What are your favorite memory/memories while directing the ad?
To me, what I think is a beautiful thing about this whole process of working for this spot was that the creators were very collaborative, and we feel that it was fun working together. I don’t feel like they tend to impose ideas, so it’s always a composition in terms of the creativity of things, but I feel like there’s always room for us to ensure each of our ideas and thoughts are always free to be shared around, so I really love the collaborative process with the advertising agency.
What more projects do you hope to do in the near future?

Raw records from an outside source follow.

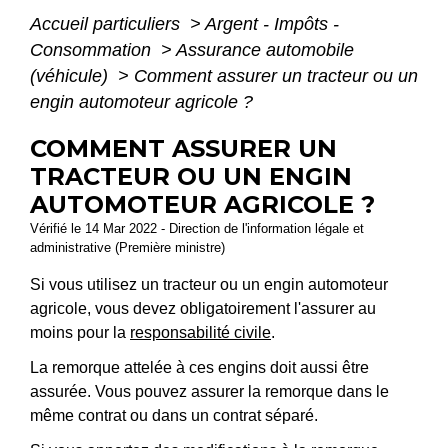
Accueil particuliers
>
Argent - Impôts -
Consommation
>
Assurance automobile
(véhicule)
>
Comment assurer un tracteur ou un
engin automoteur agricole ?
COMMENT ASSURER UN
TRACTEUR OU UN ENGIN
AUTOMOTEUR AGRICOLE ?
Vérifié le 14 Mar 2022 - Direction de l'information légale et
administrative (Première ministre)
Si vous utilisez un tracteur ou un engin automoteur
agricole, vous devez obligatoirement l'assurer au
moins pour la
responsabilité civile
.
La remorque attelée à ces engins doit aussi être
assurée. Vous pouvez assurer la remorque dans le
même contrat ou dans un contrat séparé.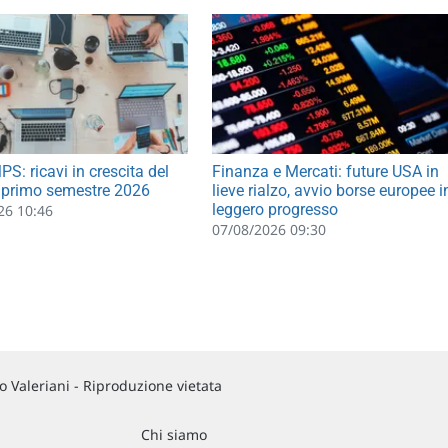
S: ricavi in crescita del
Finanza e Mercati: future USA in
 primo semestre 2026
lieve rialzo, avvio borse europee i
leggero progresso
26 10:46
07/08/2026 09:30
 Valeriani - Riproduzione vietata
Chi siamo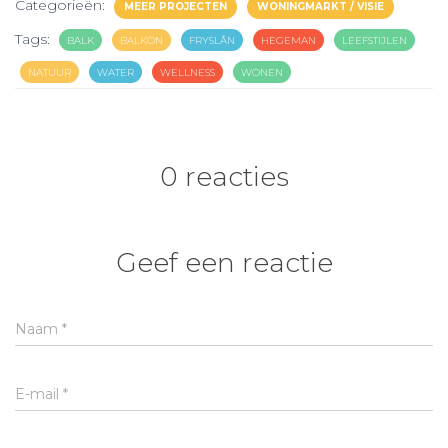
Categorieën:
MEER PROJECTEN
WONINGMARKT / VISIE
Tags:
BALK
BALKON
FRYSLÂN
HEGEMAN
LEEFSTIJLEN
NATUUR
WATER
WELLNESS
WONEN
0 reacties
Geef een reactie
Naam
*
E-mail
*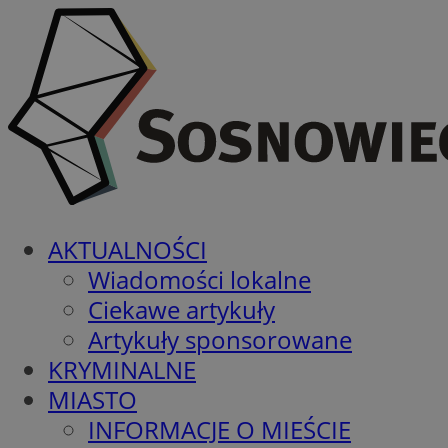
AKTUALNOŚCI
Wiadomości lokalne
Ciekawe artykuły
Artykuły sponsorowane
KRYMINALNE
MIASTO
INFORMACJE O MIEŚCIE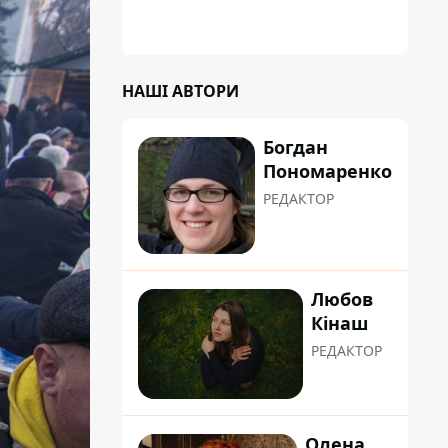
НАШІ АВТОРИ
Богдан
Пономаренко
РЕДАКТОР
Любов
Кінаш
РЕДАКТОР
Олена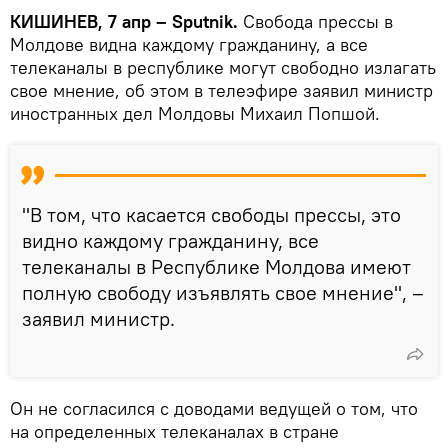
КИШИНЕВ, 7 апр – Sputnik.
Свобода прессы в
Молдове видна каждому гражданину, а все
телеканалы в республике могут свободно излагать
свое мнение, об этом в телеэфире заявил министр
иностранных дел Молдовы Михаил Попшой.
"В том, что касается свободы прессы, это
видно каждому гражданину, все
телеканалы в Республике Молдова имеют
полную свободу изъявлять свое мнение", –
заявил министр.
Он не согласился с доводами ведущей о том, что
на определенных телеканалах в стране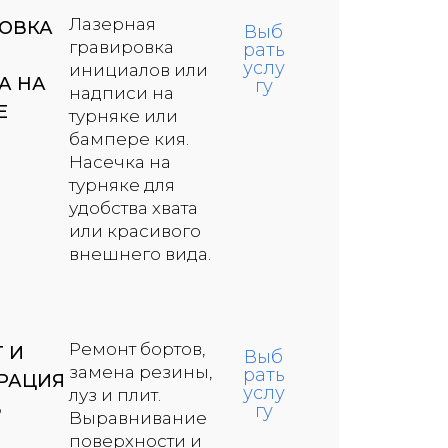
Лазерная
ОВКА
Выб
гравировка
рать
услу
инициалов или
А НА
гу
надписи на
Е
турняке или
бампере кия.
Насечка на
турняке для
удобства хвата
или красивого
внешнего вида.
Ремонт бортов,
Т И
Выб
замена резины,
рать
РАЦИЯ
услу
луз и плит.
В
гу
Выравнивание
поверхности и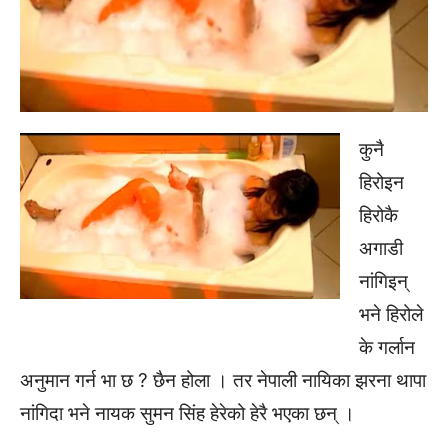
कुनै
हिरोइन
हिरोकै
अगाडी
नांगिइन्
भने हिरोले
के गर्लान
अनुमान गर्न भा छ ? छैन होला । तर नेपाली नायिका झरना थापा
नांगिदा भने नायक सुमन सिंह हेरेको हेरै भएका छन् ।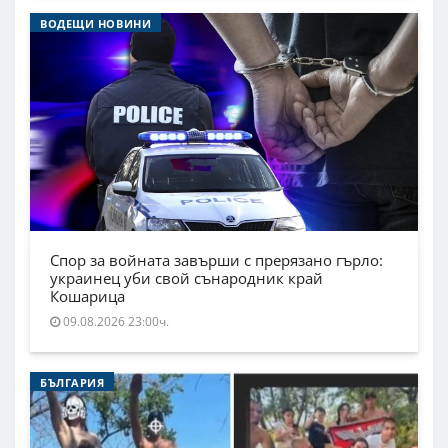
ВОДЕЩИ НОВИНИ
Спор за войната завърши с прерязано гърло:
украинец уби свой сънародник край
Кошарица
09.08.2026 23:00ч.
БЪЛГАРИЯ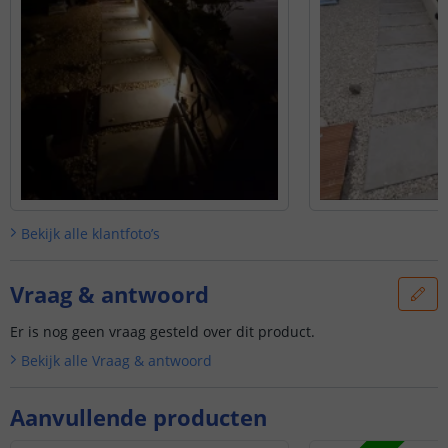
Bekijk alle
klantfoto’s
Vraag & antwoord
Er is nog geen vraag gesteld over dit product.
Bekijk alle
Vraag & antwoord
Aanvullende producten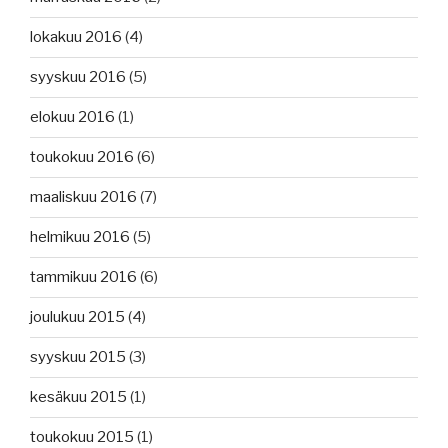
lokakuu 2016
(4)
syyskuu 2016
(5)
elokuu 2016
(1)
toukokuu 2016
(6)
maaliskuu 2016
(7)
helmikuu 2016
(5)
tammikuu 2016
(6)
joulukuu 2015
(4)
syyskuu 2015
(3)
kesäkuu 2015
(1)
toukokuu 2015
(1)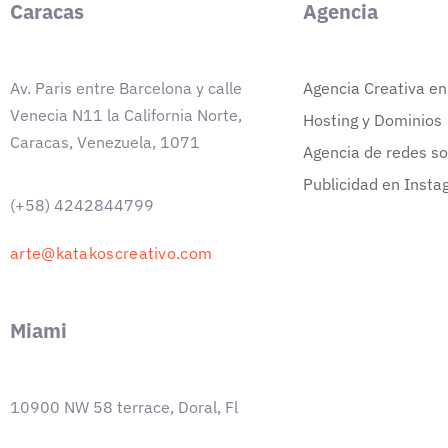
Caracas
Agencia
Av. Paris entre Barcelona y calle
Agencia Creativa e
Venecia N11 la California Norte,
Hosting y Dominios
Caracas, Venezuela, 1071
Agencia de redes so
Publicidad en Insta
(+58) 4242844799
arte@katakoscreativo.com
Miami
10900 NW 58 terrace, Doral, Fl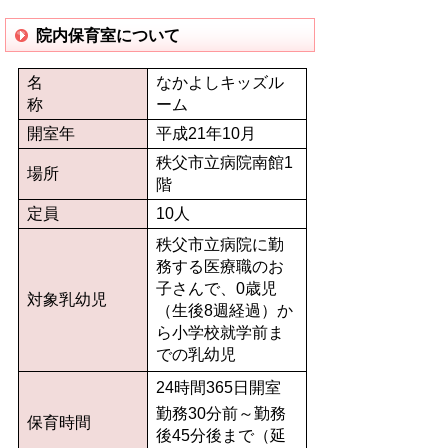
院内保育室について
名
なかよしキッズル
称
ーム
開室年
平成21年10月
秩父市立病院南館1
場所
階
定員
10人
秩父市立病院に勤
務する医療職のお
子さんで、0歳児
対象乳幼児
（生後8週経過）か
ら小学校就学前ま
での乳幼児
24時間365日開室
勤務30分前～勤務
保育時間
後45分後まで（延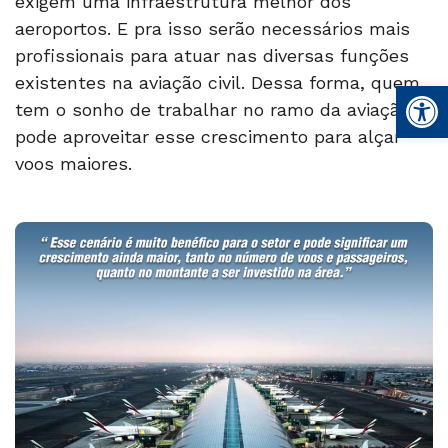
exigem uma infraestrutura melhor dos
aeroportos. E pra isso serão necessários mais
profissionais para atuar nas diversas funções
existentes na aviação civil. Dessa forma, quem
Abrir 
tem o sonho de trabalhar no ramo da aviação,
pode aproveitar esse crescimento para alçar
voos maiores.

I’d like to try and do something interesting! Something fun, something funky maybe? Because I think I’ve been pigeonholed in the cutting onions ads, like I love doing it as it’s something a lot of people resonate with, especially for Singaporeans. But I’ve done a lot of it! And I think as a Director, you always want to challenge yourself with something different, so maybe something funky like a music video, doing camera work, that’s out of my comfort zone, so it will always push you as a director in terms of creativity and how you do things differently.
What is one piece of advice you would give to aspiring/future directors?

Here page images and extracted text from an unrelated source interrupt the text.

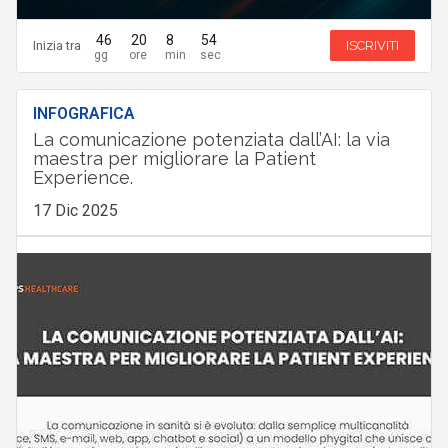
46
20
8
53
Inizia tra
ISCRIVITI
INFOGRAFICA
La comunicazione potenziata dall’AI: la via
maestra per migliorare la Patient
Experience.
17 Dic 2025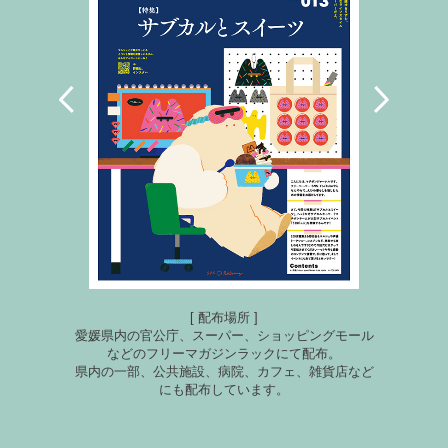
[ 配布場所 ]
愛媛県内の官公庁、スーパー、ショッピングモール
などのフリーマガジンラックにて配布。
県内の一部、公共施設、病院、カフェ、雑貨店など
にも配布しています。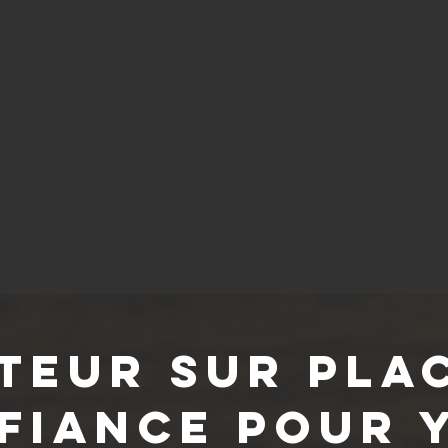
teur sur pla
fiance pour 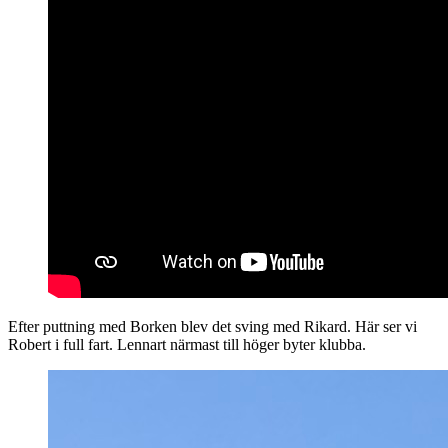
Efter puttning med Borken blev det sving med Rikard. Här ser vi
Robert i full fart. Lennart närmast till höger byter klubba.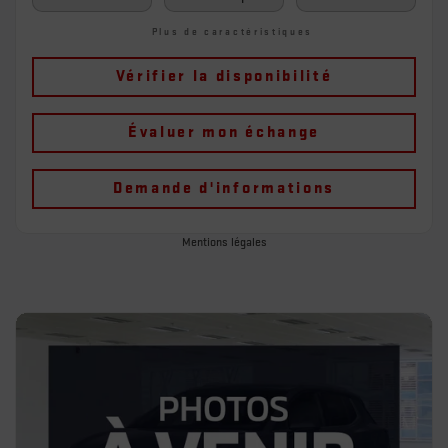
Plus de caractéristiques
Vérifier la disponibilité
Évaluer mon échange
Demande d'informations
Mentions légales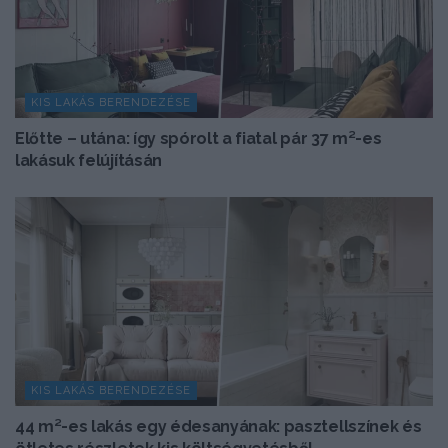
KIS LAKÁS BERENDEZÉSE
Előtte – utána: így spórolt a fiatal pár 37 m²-es
lakásuk felújításán
KIS LAKÁS BERENDEZÉSE
44 m²-es lakás egy édesanyának: pasztellszínek és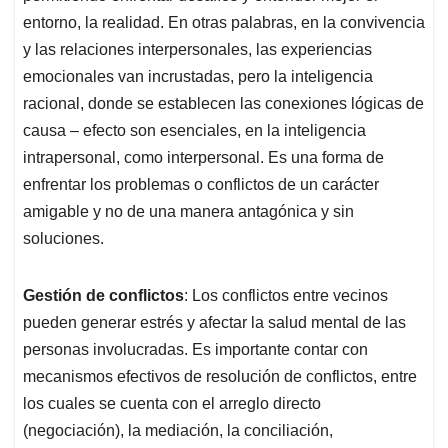
entorno, la realidad. En otras palabras, en la convivencia
y las relaciones interpersonales, las experiencias
emocionales van incrustadas, pero la inteligencia
racional, donde se establecen las conexiones lógicas de
causa – efecto son esenciales, en la inteligencia
intrapersonal, como interpersonal. Es una forma de
enfrentar los problemas o conflictos de un carácter
amigable y no de una manera antagónica y sin
soluciones.
Gestión de conflictos
: Los conflictos entre vecinos
pueden generar estrés y afectar la salud mental de las
personas involucradas. Es importante contar con
mecanismos efectivos de resolución de conflictos, entre
los cuales se cuenta con el arreglo directo
(negociación), la mediación, la conciliación,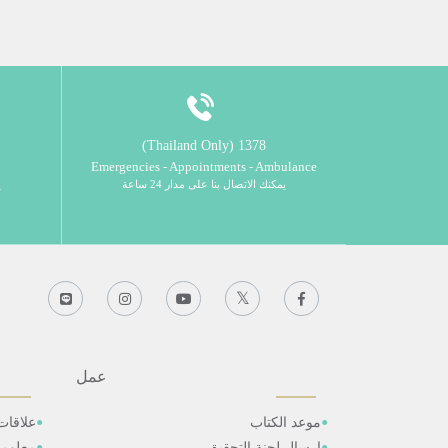
1378 (Thailand Only)
Emergencies - Appointments - Ambulance
يمكنك الاتصال بنا على مدار 24 ساعة
ي
عمل
موعد الكتاب
علاقات
ارسال لجنة التحقيق
معلوم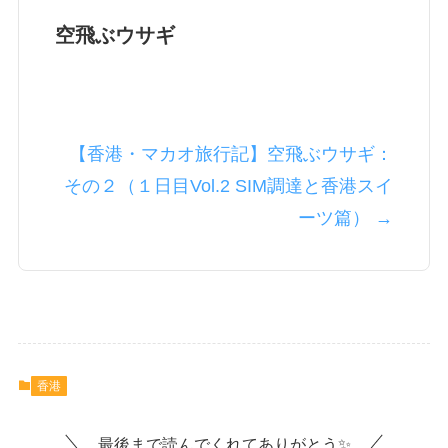
空飛ぶウサギ
【香港・マカオ旅行記】空飛ぶウサギ：
その２（１日目Vol.2 SIM調達と香港スイ
ーツ篇） →
香港
最後まで読んでくれてありがとう✨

Just know that at the end of the day, it’s not a one-man show, as I feel that it’s a team effort, so everyone has to come in to contribute. Because every director is different, I feel that as a director, you don’t have to know everything, like what camera or lens is the best. But by tapping into other people’s strengths, and making it into a team effort, makes the whole process much more enjoyable. Because I feel like some directors have so much pressure on themselves, like “how to do this, and how to do that, I need to know how to edit” and all that.
If you surround yourself with people who are talented, make them feel like they’re working towards the same goal. Once they feel like they have ownership of that particular job, and they feel like they’re a part of it, they will give you their all, instead of just being operators and telling them “just do a good job”. Make them feel like they’re part of the project and make them feel like their work is valued, and that makes the whole filming process much more enjoyable. Because everyone out there puts their money on the table, might as well make it a more fun experience, instead of making it an experience that they dread.